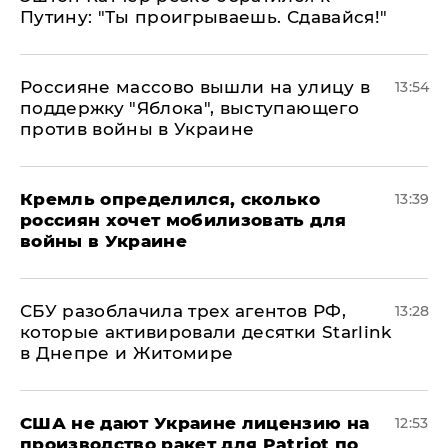
Путину: "Ты проигрываешь. Сдавайся!"
Россияне массово вышли на улицу в
13:54
поддержку "Яблока", выступающего
против войны в Украине
Кремль определился, сколько
13:39
россиян хочет мобилизовать для
войны в Украине
СБУ разоблачила трех агентов РФ,
13:28
которые активировали десятки Starlink
в Днепре и Житомире
США не дают Украине лицензию на
12:53
производство ракет для Patriot по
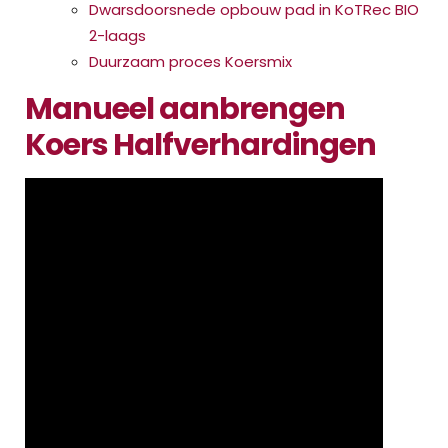
Dwarsdoorsnede opbouw pad in KoTRec BIO
2-laags
Duurzaam proces Koersmix
Manueel aanbrengen
Koers Halfverhardingen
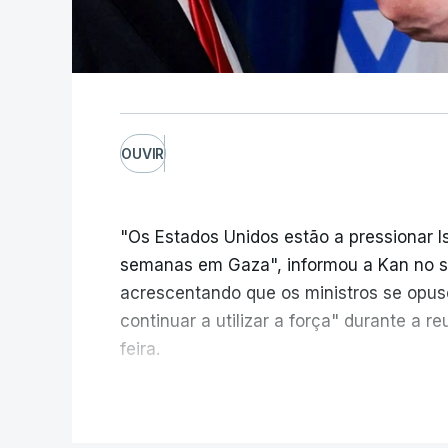
OUVIR
"Os Estados Unidos estão a pressionar I
semanas em Gaza", informou a Kan no seu
acrescentando que os ministros se opu
continuar a utilizar a força" durante a 
feira.
A ideia de uma trégua tem a ver com a 
V
aplicação do plano de desarmamento d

Görev nasıl yapılır -
Yukarıdaki verilerin tamamını, "Manueel" sözcüğü yerine "Handmatig" koyarak yeniden yazın; diğer her şeyi değiştirmeden bırakın ve resimleri yanıta almayın.

Görev sonucu -
Путину: "Ты проигрываешь. Сдавайся!"
Россияне массово вышли на улицу в
13:54
поддержку "Яблока", выступающего
против войны в Украине
Кремль определился, сколько
13:39
россиян хочет мобилизовать для
войны в Украине
СБУ разоблачила трех агентов РФ,
13:28
которые активировали десятки Starlink
в Днепре и Житомире
США не дают Украине лицензию на
12:53
производство ракет для Patriot по
Dwarsdoorsnede opbouw pad in KoTRec BIO
2-laags
Duurzaam proces Koersmix
Handmatig aanbrengen
Koers Halfverhardingen
OUVIR
"Os Estados Unidos estão a pressionar I
semanas em Gaza", informou a Kan no seu
acrescentando que os ministros se opu
continuar a utilizar a força" durante a 
feira.
A ideia de uma trégua tem a ver com a 
V
aplicação do plano de desarmamento d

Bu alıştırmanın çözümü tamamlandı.